Some people aren’t going to like what this post has to say. They are of the opinion that veterinary medicine is often a money-hungry profession, and they refuse to be swayed from it. I understand that it is an emotional topic for pet lovers and that many have had experiences that have left them believing “vets are only in it for the money”, but there are two sides to every coin.
I was a veterinary technician for more than 15 years, and for the last 5 of those years, I worked for a single vet who owned and operated her own practice. We became very close, and I witnessed firsthand the incredible balancing act that must be performed in order to keep that type of business afloat. Most people have no idea the blood, sweat, tears, and money that is required in order for a veterinary practice to simply open its doors each morning.
There are your basic costs to consider – rent, electricity, gas, etc. Then there are the supplies required. Veterinarians are there to save lives, and that means that they need to be prepared for any emergency situation. From expensive surgical instruments to life-saving medications, these items must be there ready to go, even if they never get used. That is a huge investment that may never provide a return.
And then there’s the equipment. Do you have any idea what a professional X-ray machine costs? Anywhere from $30,000 – $90,000. How about surgical monitoring equipment, dental equipment or laboratory diagnostic tools? Some practices even have more advanced instruments like ultrasound machines, laser pain therapy, or hydrotherapy tanks.

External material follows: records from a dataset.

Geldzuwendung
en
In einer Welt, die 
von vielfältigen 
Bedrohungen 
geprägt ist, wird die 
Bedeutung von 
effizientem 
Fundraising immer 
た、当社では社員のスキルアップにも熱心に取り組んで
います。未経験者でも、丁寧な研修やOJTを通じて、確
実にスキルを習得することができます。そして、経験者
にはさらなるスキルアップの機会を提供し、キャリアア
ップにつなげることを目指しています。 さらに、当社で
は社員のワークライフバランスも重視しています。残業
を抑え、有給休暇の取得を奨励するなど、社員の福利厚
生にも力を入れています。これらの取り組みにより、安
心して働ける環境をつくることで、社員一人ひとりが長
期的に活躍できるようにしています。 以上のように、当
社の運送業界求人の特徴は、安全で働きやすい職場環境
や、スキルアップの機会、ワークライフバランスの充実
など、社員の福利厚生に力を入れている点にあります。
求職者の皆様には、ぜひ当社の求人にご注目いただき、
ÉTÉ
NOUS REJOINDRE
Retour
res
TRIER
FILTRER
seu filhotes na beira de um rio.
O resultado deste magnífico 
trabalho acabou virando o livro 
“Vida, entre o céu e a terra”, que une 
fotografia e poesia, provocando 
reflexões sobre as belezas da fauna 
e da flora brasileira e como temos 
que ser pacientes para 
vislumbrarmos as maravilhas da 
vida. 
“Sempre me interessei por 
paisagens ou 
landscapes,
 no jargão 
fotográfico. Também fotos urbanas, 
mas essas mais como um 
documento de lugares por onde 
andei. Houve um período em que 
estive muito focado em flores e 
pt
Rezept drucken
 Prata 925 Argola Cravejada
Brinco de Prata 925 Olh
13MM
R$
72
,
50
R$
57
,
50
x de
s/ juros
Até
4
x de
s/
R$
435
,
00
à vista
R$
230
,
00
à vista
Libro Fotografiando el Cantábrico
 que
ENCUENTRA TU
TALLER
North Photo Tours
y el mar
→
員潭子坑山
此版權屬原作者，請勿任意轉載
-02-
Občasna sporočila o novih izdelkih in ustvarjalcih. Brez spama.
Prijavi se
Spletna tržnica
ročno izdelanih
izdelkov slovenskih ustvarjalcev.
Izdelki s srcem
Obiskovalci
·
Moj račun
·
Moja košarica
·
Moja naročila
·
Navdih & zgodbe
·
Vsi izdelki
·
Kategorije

Let’s not forget about payroll. Depending on the size and scope of the practice, your veterinary office may be paying doctors, technicians, receptionists, groomers, kennel staff, and trainers. Not to mention the cleaning crew and the handyman that most offices need to keep things running smoothly. If you want quality staff, you have to give them reasonable pay. Most people are shocked when they find out just how little the average veterinarian makes in comparison to a physician in general practice.
The American Veterinary Medical Association (AVMA) reported a mean starting salary for new 2014 U.S. vet school graduates of $57,000 with an average student loan debt of $142,613. First-year physicians in general family practice will graduate with a similar student loan burden but can expect to earn a mean of $161,000 according to valuemd.com. That’s more than a $100,000 pay gap between your doctor and your vet, despite them attending the same amount of schooling and accruing the same debt!
Licensed veterinary technicians face the same drastic pay imbalance. They have skill sets and student loan debts similar to some nurses, yet they make an average of $10 – $12/hour compared to the average nurse’s pay of $20 – $36/hour. Veterinary technicians must do the jobs of the nurse, assistant, orderly, radiology tech, phlebotomist and janitor, all for about half the pay.
So why do veterinarians and their staff knowingly get into a profession where they will make drastically less money for the same amount of work? A profession where their integrity, ethics, and morality are constantly called into question by their clients? A profession where they can expect to go home covered in urine, poop, and vomit, as well as bites, scratches and bruises more often than not? The answer is simple. They willingly choose veterinary medicine because they legitimately LOVE animals, and want to dedicate their lives to helping them.
Trust me, your veterinarian hates having to tell you that your dog requires $3,000 surgery. They lose sleep over the animals that they cannot help because of money, but they also know what would happen if they spent all their time giving away free products and services. They’d lose their practices. And their homes. And their kids’ tuitions. Physicians are shielded from these awful financial conversations thanks to the insurance companies and the fact that humans cannot be denied life-saving medical care.
While veterinary insurance and options like Care Credit can help pet owners defray costs, they in no way compare to the human medical billing systems. If a person is unable or unwilling to pay their medical bills, the doctor and staff still get paid. An entirely different company is in charge of collecting the debt. A veterinary office is responsible for collecting what is owed to them in order to pay their staff and stay afloat.
So the next time you’re tempted to shout “All you people care about is money!” at your exhausted, overworked and underpaid veterinarian, please stop and think. Many veterinarians give back to their communities by providing low-cost vaccination clinics or spay/neuter nights. My own vet reserves an entire surgery day each week for spaying and neutering dogs and cats from the local humane society – at no cost.
If you are struggling to provide your pet with veterinary services there are several options. Care Credit allows you to pay off your bill interest-free over a set period of time (this is how I paid for one of my dogs’ knee surgeries). Those who cannot qualify for credit may try finding a local charitable organization to help – ask your vet about options in your area. The SPCA and Humane Society also offer lower-cost services and resources to those who qualify.